After Reading This Article You Can Solve This UPSC Mains Model Question:
“The replacement of sedition law under Section 124A IPC with Section 152 of the Bharatiya Nyaya Sanhita raises significant constitutional and democratic concerns.” Discuss in the light of recent Supreme Court observations on free speech and civil liberties. 15 Marks (GS-2 Polity)
Introduction
The offence of sedition, earlier codified under Section 124A of the Indian Penal Code (IPC), has historically been used by the Indian state to suppress dissent and criticism against the government. In 2024, the provision was effectively replaced by Section 152 of the Bharatiya Nyaya Sanhita (BNS), raising concerns that sedition survives under a new legal framework.
Background of Sedition Law
Colonial Origin
- Sedition law was introduced by the British colonial government to suppress nationalist movements.
- Prominent freedom fighters like Bal Gangadhar Tilak and Mahatma Gandhi were prosecuted under it.
- Gandhi described sedition as the “prince among the political sections of the IPC”.
Constitutional Status of Sedition Law
Article 19(1)(a)
- Guarantees freedom of speech and expression.
Article 19(2)
- Permits reasonable restrictions in the interests of:
- Sovereignty and integrity of India
- Security of the state
- Public order
- Incitement to offence
Judicial Interpretation
In Kedar Nath Singh vs State of Bihar, the Supreme Court upheld sedition law but restricted its application only to:
- Incitement to violence
- Public disorder
- Threat to state security
Bharatiya Nyaya Sanhita (BNS), 2024
Section 152 of BNS
- Replaced Section 124A IPC.
- Criminalises acts endangering:
- Sovereignty
- Unity
- Integrity of India
Concerns
- Broad and vague wording.
- Fear that sedition has merely been renamed.
- Minimum punishment increased to 7 years.
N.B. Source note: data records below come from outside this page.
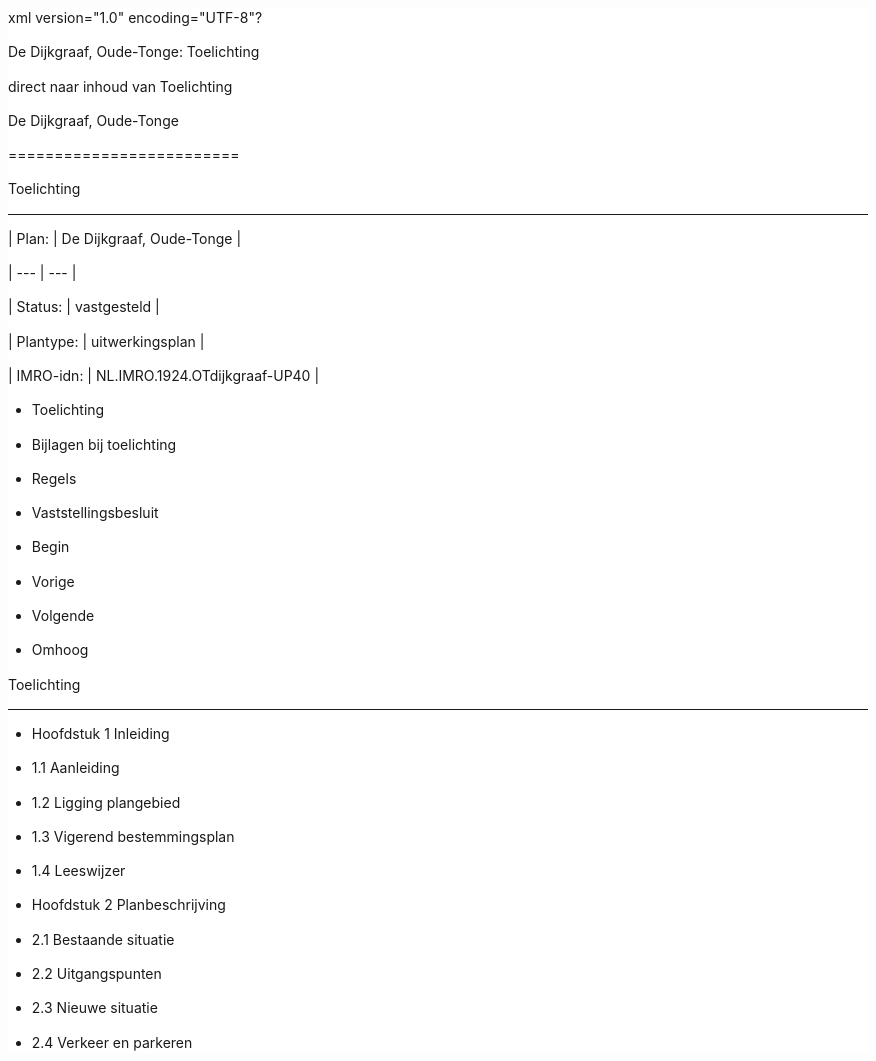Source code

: xml version\="1\.0" encoding\="UTF\-8"?

De Dijkgraaf, Oude\-Tonge: Toelichting

direct naar inhoud van Toelichting

De Dijkgraaf, Oude\-Tonge

=========================

Toelichting

-----------

| Plan: | De Dijkgraaf, Oude\-Tonge |

| --- | --- |

| Status: | vastgesteld |

| Plantype: | uitwerkingsplan |

| IMRO\-idn: | NL.IMRO.1924\.OTdijkgraaf\-UP40 |

* Toelichting

* Bijlagen bij toelichting

* Regels

* Vaststellingsbesluit

* Begin

* Vorige

* Volgende

* Omhoog

Toelichting

-----------

* Hoofdstuk 1 Inleiding

+ 1\.1 Aanleiding

+ 1\.2 Ligging plangebied

+ 1\.3 Vigerend bestemmingsplan

+ 1\.4 Leeswijzer

* Hoofdstuk 2 Planbeschrijving

+ 2\.1 Bestaande situatie

+ 2\.2 Uitgangspunten

+ 2\.3 Nieuwe situatie

+ 2\.4 Verkeer en parkeren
Major Issues and Criticism of Sedition Law
- Forced Choice for the Poor: Trapped prisoners are forced to “agree” to a trial under an unfair law just to avoid sitting in jail indefinitely waiting for a final decision.
- Wealth vs. Justice: Richer individuals can afford expensive lawyers to get bail and wait outside, while poorer people are stuck inside, making freedom depend on money rather than fair rules.
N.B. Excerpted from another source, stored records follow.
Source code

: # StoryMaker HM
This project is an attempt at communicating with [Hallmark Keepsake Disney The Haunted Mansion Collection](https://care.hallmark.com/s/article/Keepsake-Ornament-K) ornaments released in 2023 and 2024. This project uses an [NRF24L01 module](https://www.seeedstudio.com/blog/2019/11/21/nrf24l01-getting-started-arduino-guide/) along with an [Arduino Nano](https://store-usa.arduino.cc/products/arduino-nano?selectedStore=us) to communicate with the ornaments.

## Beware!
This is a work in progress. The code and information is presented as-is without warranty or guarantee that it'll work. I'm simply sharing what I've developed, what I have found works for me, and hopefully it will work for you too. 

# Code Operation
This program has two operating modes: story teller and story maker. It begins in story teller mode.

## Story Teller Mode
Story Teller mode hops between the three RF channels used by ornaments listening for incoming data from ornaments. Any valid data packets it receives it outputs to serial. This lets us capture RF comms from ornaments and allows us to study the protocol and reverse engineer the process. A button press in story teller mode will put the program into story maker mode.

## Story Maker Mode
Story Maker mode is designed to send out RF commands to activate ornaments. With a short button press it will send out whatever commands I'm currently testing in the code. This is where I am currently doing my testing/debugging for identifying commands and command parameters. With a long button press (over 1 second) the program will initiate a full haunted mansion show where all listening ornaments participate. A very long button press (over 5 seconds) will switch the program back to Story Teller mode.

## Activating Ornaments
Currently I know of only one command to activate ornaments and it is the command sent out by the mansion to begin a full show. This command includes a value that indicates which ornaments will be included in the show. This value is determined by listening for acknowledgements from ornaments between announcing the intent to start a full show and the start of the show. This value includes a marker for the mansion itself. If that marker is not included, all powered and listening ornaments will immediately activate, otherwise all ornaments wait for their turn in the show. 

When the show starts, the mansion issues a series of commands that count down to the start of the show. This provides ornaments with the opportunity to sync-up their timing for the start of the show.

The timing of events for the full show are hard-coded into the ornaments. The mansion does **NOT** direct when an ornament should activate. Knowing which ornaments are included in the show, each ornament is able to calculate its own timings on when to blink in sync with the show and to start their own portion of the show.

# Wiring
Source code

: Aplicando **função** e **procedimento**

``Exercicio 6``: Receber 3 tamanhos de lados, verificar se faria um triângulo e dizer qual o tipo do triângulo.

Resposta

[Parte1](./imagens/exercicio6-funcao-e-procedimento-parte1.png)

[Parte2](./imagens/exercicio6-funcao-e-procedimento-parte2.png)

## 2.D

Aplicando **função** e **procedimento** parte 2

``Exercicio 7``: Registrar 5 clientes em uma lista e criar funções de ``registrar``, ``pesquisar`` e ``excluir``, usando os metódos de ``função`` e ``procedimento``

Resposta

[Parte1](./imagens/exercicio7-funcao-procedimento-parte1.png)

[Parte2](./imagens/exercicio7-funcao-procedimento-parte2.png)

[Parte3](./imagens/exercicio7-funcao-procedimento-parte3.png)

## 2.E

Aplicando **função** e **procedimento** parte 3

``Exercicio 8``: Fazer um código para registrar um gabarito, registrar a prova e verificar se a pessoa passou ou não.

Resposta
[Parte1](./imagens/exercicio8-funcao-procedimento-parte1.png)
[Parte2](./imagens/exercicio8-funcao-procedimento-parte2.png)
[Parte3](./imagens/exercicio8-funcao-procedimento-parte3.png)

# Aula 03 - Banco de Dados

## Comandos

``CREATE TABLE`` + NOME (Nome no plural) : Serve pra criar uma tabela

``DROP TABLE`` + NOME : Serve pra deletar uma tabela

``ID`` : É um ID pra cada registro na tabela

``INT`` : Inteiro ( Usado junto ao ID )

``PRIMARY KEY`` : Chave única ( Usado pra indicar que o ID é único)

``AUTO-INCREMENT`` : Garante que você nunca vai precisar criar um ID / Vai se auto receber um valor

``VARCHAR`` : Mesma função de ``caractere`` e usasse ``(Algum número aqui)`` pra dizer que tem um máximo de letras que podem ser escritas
- Jail Becomes the Rule: The court’s new order goes against its own standard principle that “bail should be the rule and jail the exception” by not automatically offering bail to those facing trial.
- Weapon for the State: By keeping the law in a confusing legal limbo, bad-faith government actors are given a free pass to use endless delays as a tool to lock up critics.
- Judicial Shifting of Burden: Instead of doing its duty to decide once and for all if this law violates free speech, the Supreme Court has passed the heavy burden of dealing with it onto the accused.
Way Forward
- Decide Once and for All: The Supreme Court needs to stop delaying and make a clear, final decision on whether criminalizing dissent is constitutional.
- Give Bail Automatically: Anyone being tried under this contested law should be given automatic bail so that they do not have to wait out the trial inside a prison.
- Provide Strong Free Lawyers: The government must give poor prisoners excellent, free legal help so they cannot be pressured or tricked into accepting unfair trials.
- Stop the New Version (BNS): Parliament needs to review Section 152 of the new law to ensure it isn’t just using a new name to lock up people for peaceful criticism.
- Punish Bad-Faith Actions: Clear penalties should be introduced for police officers or state actors who intentionally use these laws to wrongfully silence citizens.
Conclusion
To safeguard Article 19(1)(a), the judiciary must decisively eliminate colonial-era remnants. Embracing a rigid ‘bail is the rule’ doctrine will prevent executive weaponization, ensuring India’s democratic progression balances national security with vibrant, unimpeded civil liberties.